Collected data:
• • • • • • •

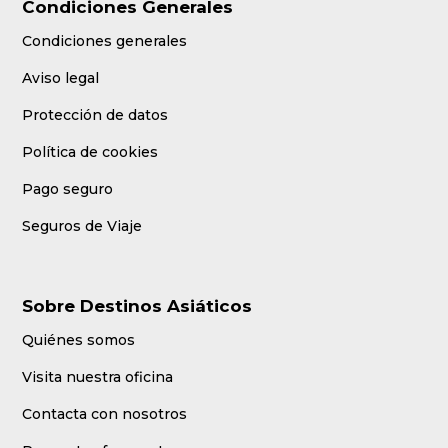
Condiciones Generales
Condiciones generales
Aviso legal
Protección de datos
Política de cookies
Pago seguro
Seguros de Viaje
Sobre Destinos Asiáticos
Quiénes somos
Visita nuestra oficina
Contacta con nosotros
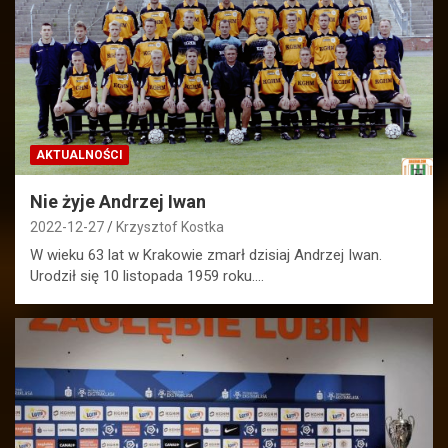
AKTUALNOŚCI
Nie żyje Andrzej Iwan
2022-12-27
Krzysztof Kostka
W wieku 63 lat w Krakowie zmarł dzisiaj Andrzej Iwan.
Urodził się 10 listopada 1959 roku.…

• • • • • • •

WHAT THE TASK REQUIRES: In the records, which lines mention the word "Andrzej"? Copy those lines.

YOUR SOLUTION:
Nie żyje Andrzej Iwan
W wieku 63 lat w Krakowie zmarł dzisiaj Andrzej Iwan.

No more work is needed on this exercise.